[sane-devel] Current TODO list
Henning Meier-Geinitz
henning@meier-geinitz.de
Sun, 27 Jul 2003 11:00:11 +0200
Hi,
I think the discussion is of general interest so I Cc: sane-devel.
On Sat, Jul 26, 2003 at 10:18:23PM +0200, Stefan Schlörholz wrote:
> > > Let me explain my suggestion:
> > > The software for my scanner under windows offers a dialog where you
> > > scan a reference target, tell the programm which target standard
> > > you used and mark the positions of the reference marks.
> >
> > So it does a preview scan and you must select where the target is
> > positioned on the glass? Or does the software find out the position
> > automatically ?
>
> You make a preview scan of the target and then mark the calibration
> marks. This is necessary since you may end up with diffrent visible
> areas or tilted targets. I think an automatism could be possible but
> then you need some image processing.
Ok.
> > files to backends or the SANE API. For me it looks like it can be
> > included in the frontends without the help of the backends. Or a
> > special "frontend" could be created that just does the calibration
> > and other frontends could just use the .icm files.
>
> agree
>
> > If I understand the method correctly, the frontends then use the .icm
> > files to adjust the gamma tables. What I don't really understand is
>
> could be. I do not know what gamma correction really does. But does the
> gamma correction compensate for when only a single color is affected
> (say if the scanner bulp is missing some red)? The .icm would do that.
> I thought gamma applies a transfer function whereas the .icm file is
> more or less a look-up table for color transformation.
In SANE terms, gamma tables are look-up tables. For color mode, there
could be one table (total), three tables (RGB) or four tables (RGB +
total). If the scanner provides a mean to set gamma tables in
hardware, the backends usually provide these tables and send them to
the scanner. Otherwise the correction is done in the frontend.
> > how that corresponds to the other scanner settings like exposure,
> > gain and offset which have influence on the brightness/gamma of the
> > image, too. So the .icm profile is only valid for one scanner with
> > one setting of these values?
>
> correct, the .icm file compensates for the color in raw (no other
> correction) mode.
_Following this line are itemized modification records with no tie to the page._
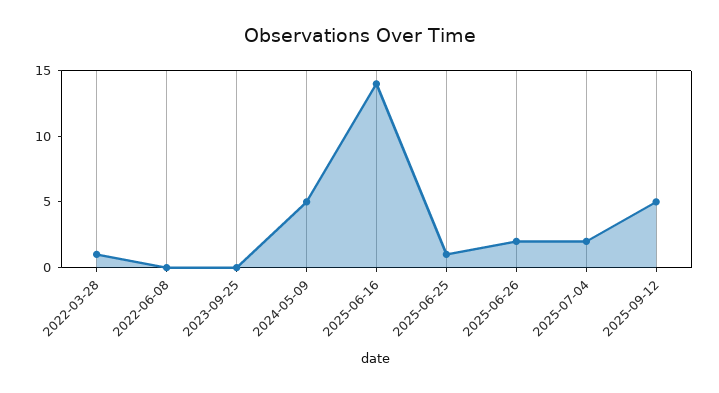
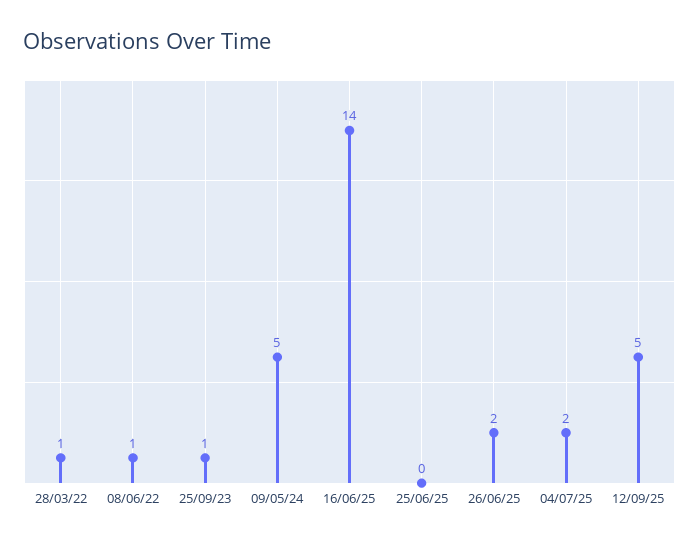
  {
    "2022-03-28": 1,
-   "2022-06-08": 0,
+   "2022-06-08": 1,
-   "2023-09-25": 0,
+   "2023-09-25": 1,
    "2024-05-09": 5,
    "2025-06-16": 14,
-   "2025-06-25": 1,
+   "2025-06-25": 0,
    "2025-06-26": 2,
    "2025-07-04": 2,
    "2025-09-12": 5
  }

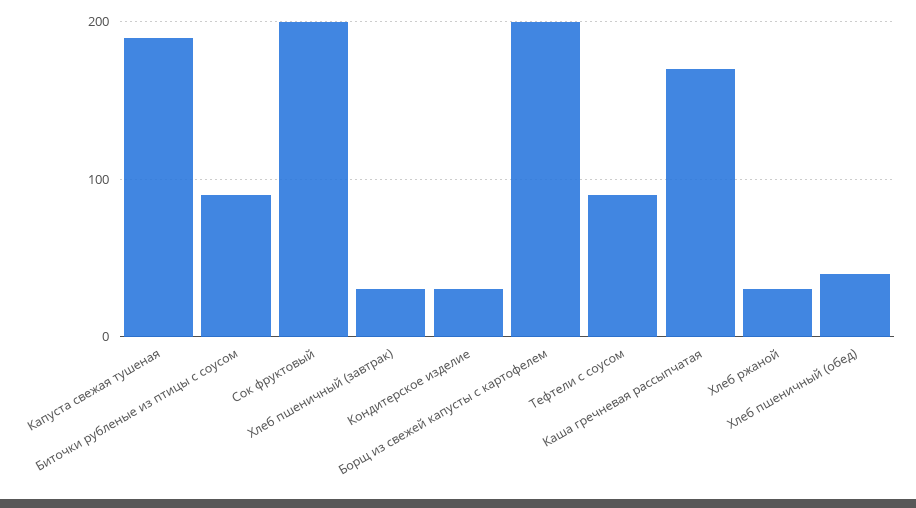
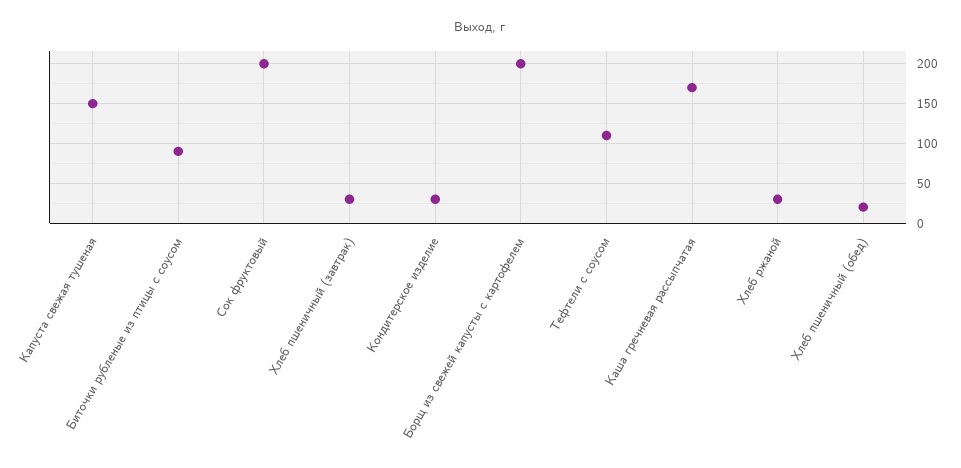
  {
-   "Капуста свежая тушеная": 190,
+   "Капуста свежая тушеная": 150,
    "Биточки рубленые из птицы с соусом": 90,
    "Сок фруктовый": 200,
    "Хлеб пшеничный (завтрак)": 30,
    "Кондитерское изделие": 30,
    "Борщ из свежей капусты с картофелем": 200,
-   "Тефтели с соусом": 90,
+   "Тефтели с соусом": 110,
    "Каша гречневая рассыпчатая": 170,
    "Хлеб ржаной": 30,
-   "Хлеб пшеничный (обед)": 40
+   "Хлеб пшеничный (обед)": 20
  }

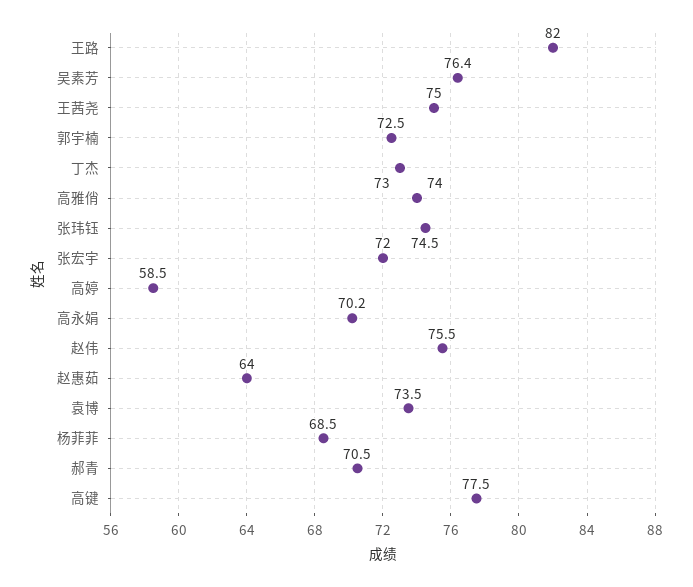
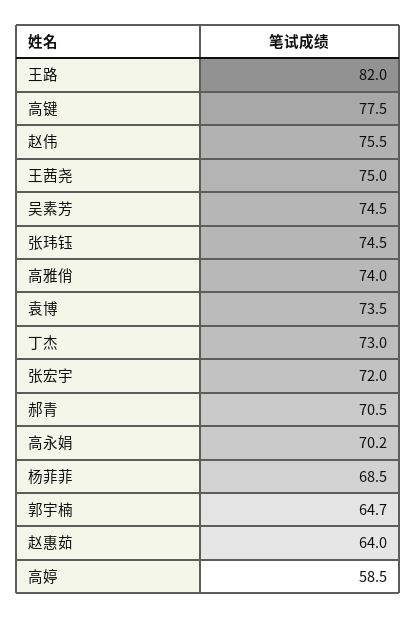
  {
    "王路": 82,
-   "吴素芳": 76.4,
+   "吴素芳": 74.5,
    "王茜尧": 75,
-   "郭宇楠": 72.5,
+   "郭宇楠": 64.7,
    "丁杰": 73,
    "高雅俏": 74,
    "张玮钰": 74.5,
    "张宏宇": 72,
    "高婷": 58.5,
    "高永娟": 70.2,
    "赵伟": 75.5,
    "赵惠茹": 64,
    "袁博": 73.5,
    "杨菲菲": 68.5,
    "郝青": 70.5,
    "高键": 77.5
  }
Other methods like histogram and gamma should be
> applied afterwards.
Ok.
> > driver uses other settings (e.g. exposure, gain etc)? Generally
> > speaking, the images scanned by SANE are NOT always worse than with
> > Windows, so this may be a backend/scanner-specific problem.
>
> I do not doubt that. When having said Windows I meant including the use
> of the .icm File. Scans in raw (no correction applied) modes do not
> differ from Linux to Windows.
>
> > But the profile muste be created with the help of the frontend
> > anyway. So I don't see what role the backend plays here. Keep in mind
>
> Is this a mailing list for the backends anly then? Sorry I did nor know
> that. Where can I bring up this isuue correctly?
It's the correct list here. This comment was directed to the previous
discussion on this list.
> On the other side I see that the functionality should be available for
> any scanner. Why not bringing it in the backend (again, due to lack of
> programming know how i do not know if possible at all) making it easier
> for frontend developers to take advantage of it?
The backens should support all the functions the hardware provides. As
that type of calibration is not a harware feature, I don't think they
can do anything to help it. Especially if a feature is needed for all
devices, it's better to put it in the frontend because that means to
change one (or some) frontends instead of > 50 backends.
The only thing I could think about is that the backend could provide
the .icm file over the SANE API once that file was generated and
written to the hard disc.
> > Ok, then these users should propose the details on how to do it and
> > send patches :-)
>
> Maybe it would be best to involve some developers of the existing
> projects like "lcms" projects. They know all the details of gamma,
> histogram and the difference to color management using .icm files.